The insight you expressed about the use and misuse of the term is telling of the crux of the problem. I think a lot of developers. like Circos, for example, have cleverly designed interfaces that are attractive, functional and appealing. That on top of the choice of sources they are indexing is interesting and obviously marketable. Still, I think you would agree, the indexing is largely by keyword and the search techniques are matching strings in the index. This is the predominant search technique; stemming is used to help the coverage. Even information-theoretic search techniques boil down to a bag of words, so all of them suffer from the same malady of superficiality.
You must have heard of the independence assumption in information science. This is the cause of search affliction, in my opinion. And this is the source of the disconnect between what people are searching for and what search engines find for them.
If this continues to be the case, computers will not become intelligent allies in weeding through the stagnating pile of useless trivia. If the search is to be so robotic as to be useless, I wouldn’t want my computer calling me with stupid messages it guesses are interesting to me.
Also, of interest to you Stephan, might be another perspective on semantic search, one that is not tied to NLP. This approach is unique as it maps text using the semantics of interpersonal relationships. Take a look at my blog for more on that.
Finally, I think search is widely recognized as the next application platform. Google’s present portfolio and business and Microsoft’s and IBM’s obvious investments in their search products show that big business thinks that way. I think Google secretly enjoys that it is not easy. The big players have shown that you do not need to understand search to make money in advertising, you just need to field the product and be there for the advertisers. Faster is better, its a zipity-zip world. They all want you to buy right now, make your choice instantly.
I don’t see it changing soon. Critical thinking takes time. Understanding search takes time. Understanding your choices from a search engine takes time and exegesis. Hardly no one wants to take the time for that.
-Ken Ewell
Beyond Search and Search…
As many of you know from our press release at Gilbane Boston, two of the reports we will be publishing in the next few of months have to do with search. Lynda Moulton, who runs our Enterprise Search consulting practice……

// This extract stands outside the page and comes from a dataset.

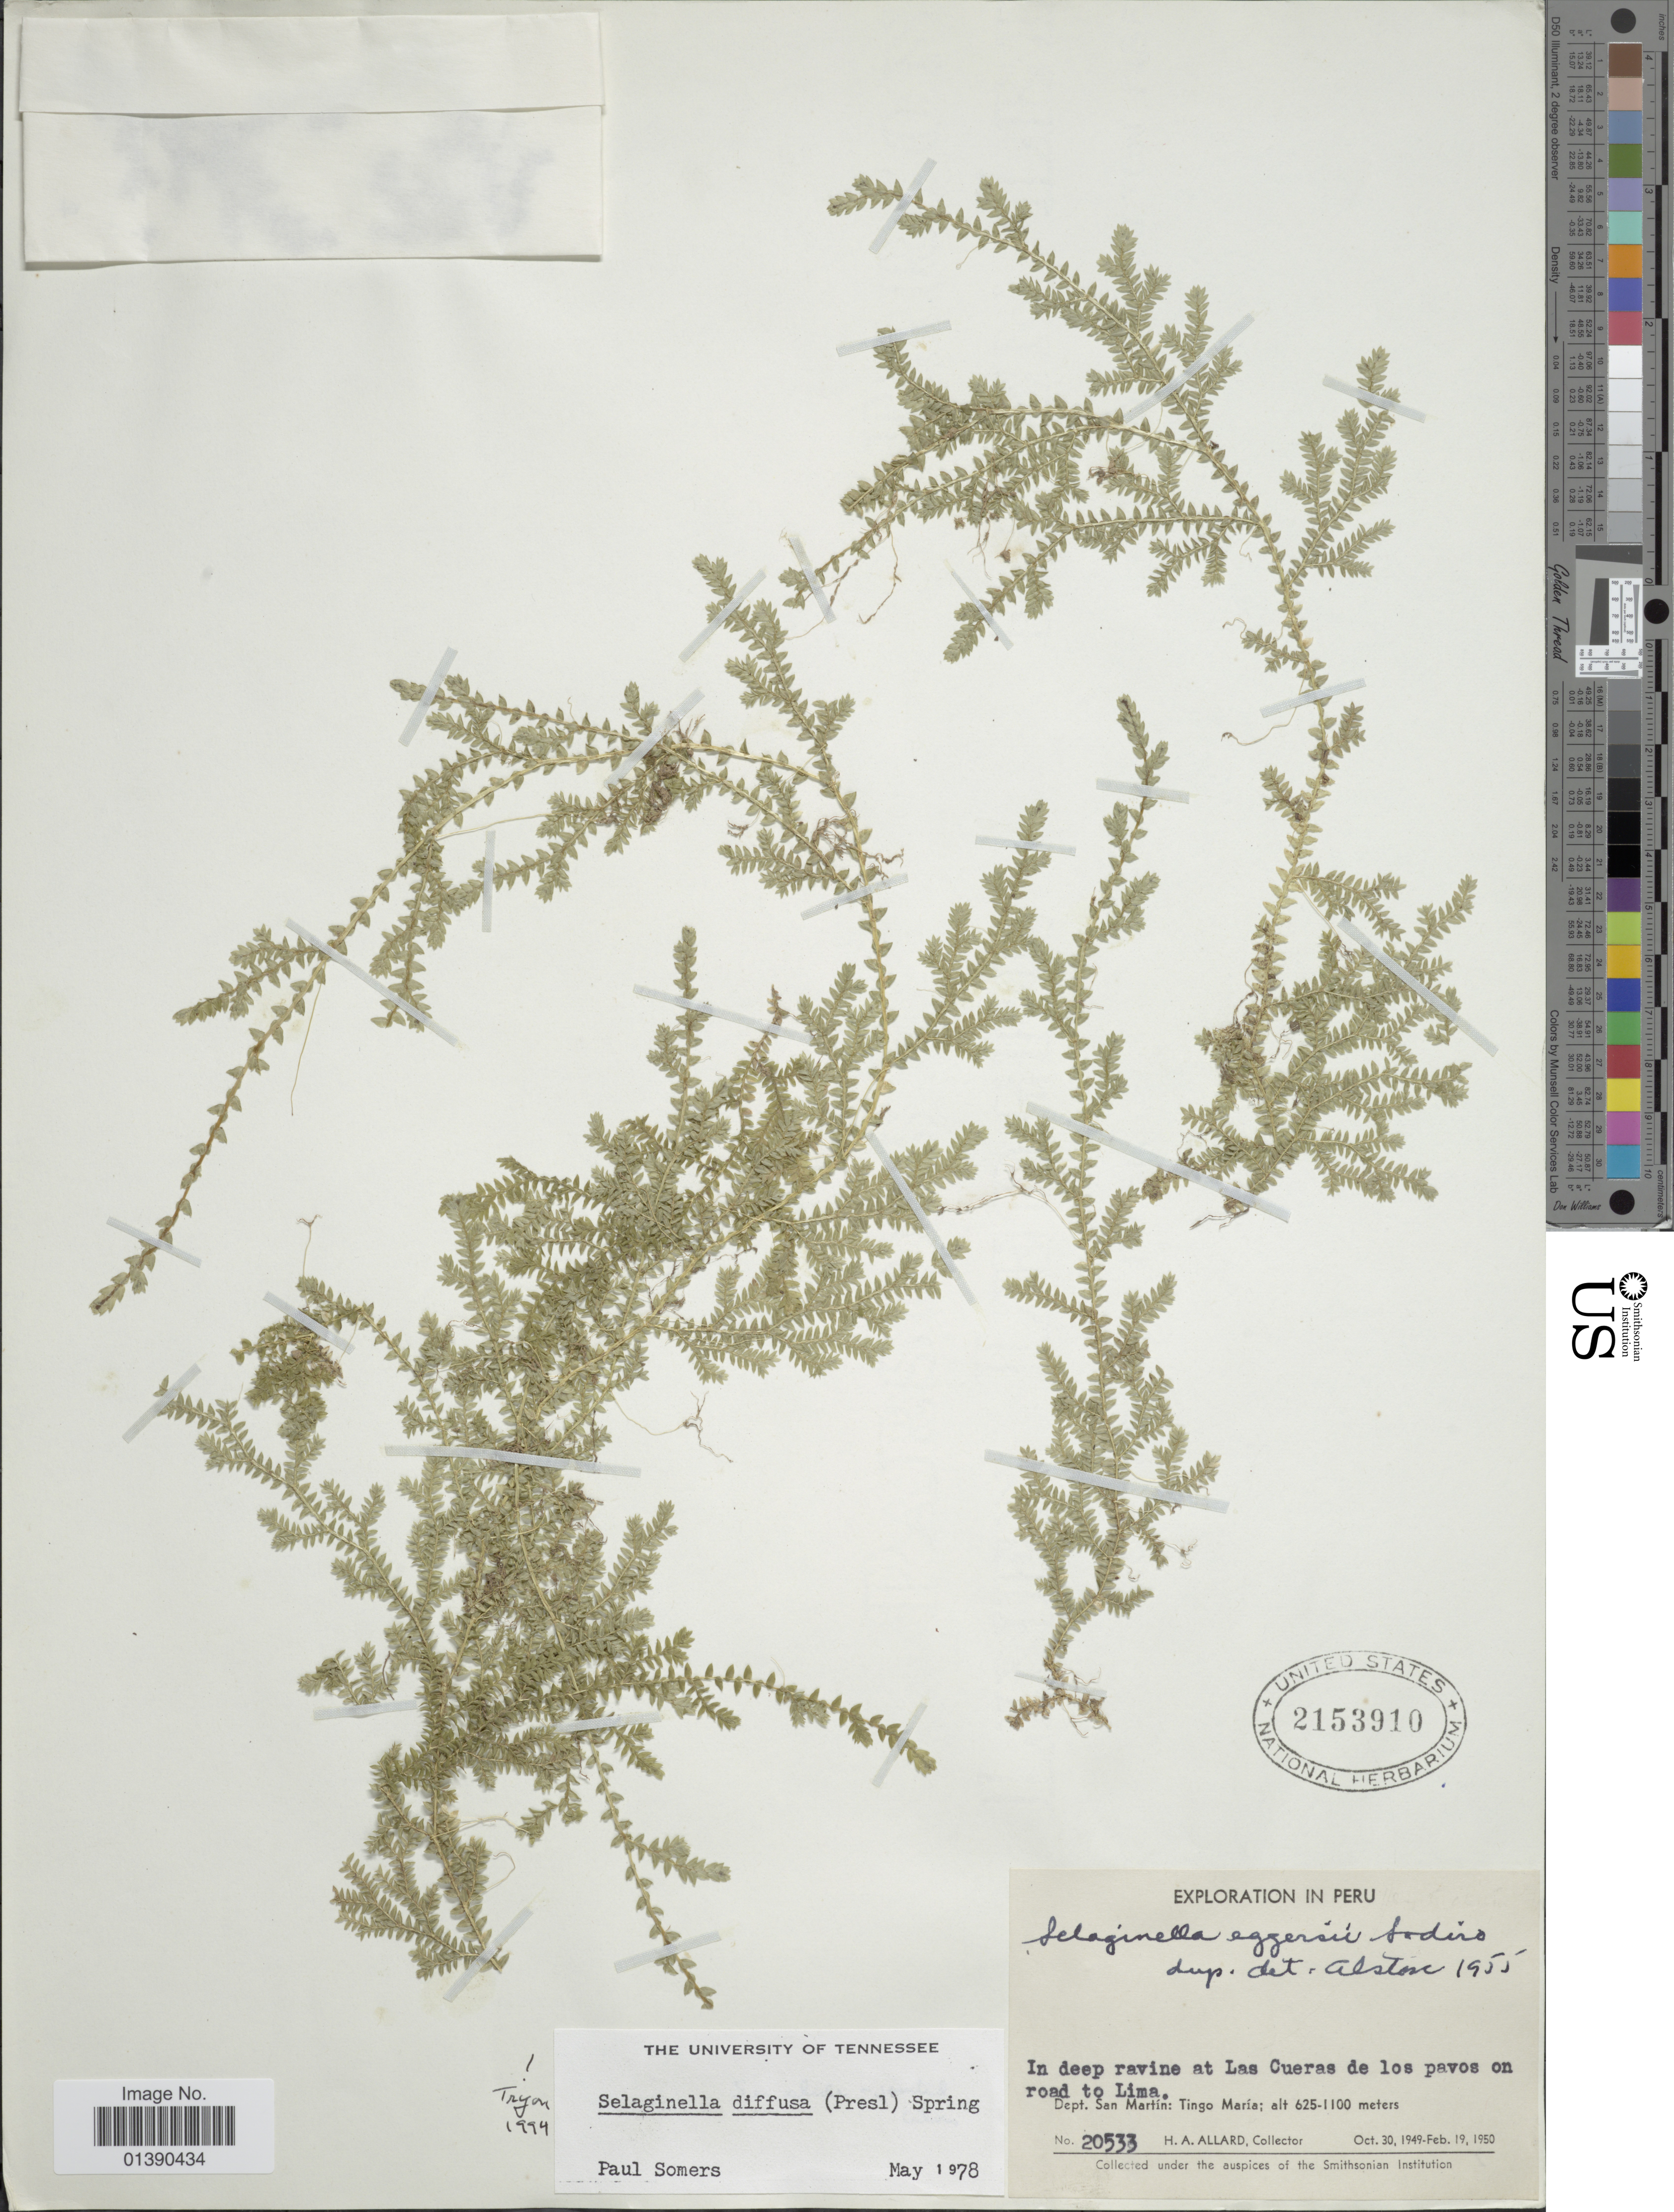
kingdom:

[…] Original post by Stephen E. Arnold and posted by Alfred Moya […]
Search Behind the Firewall aka Enterprise Search…
A search engine does not need to be exclusive of all other search engines, nor must it be deployed to crawl and index every single repository in its path to be referred to as enterprise search. There are good and justifiable reasons to leave select rep…
I think it is possible to do “real” real-time search, question is will it be sufficiently valuable vs near-real-time search?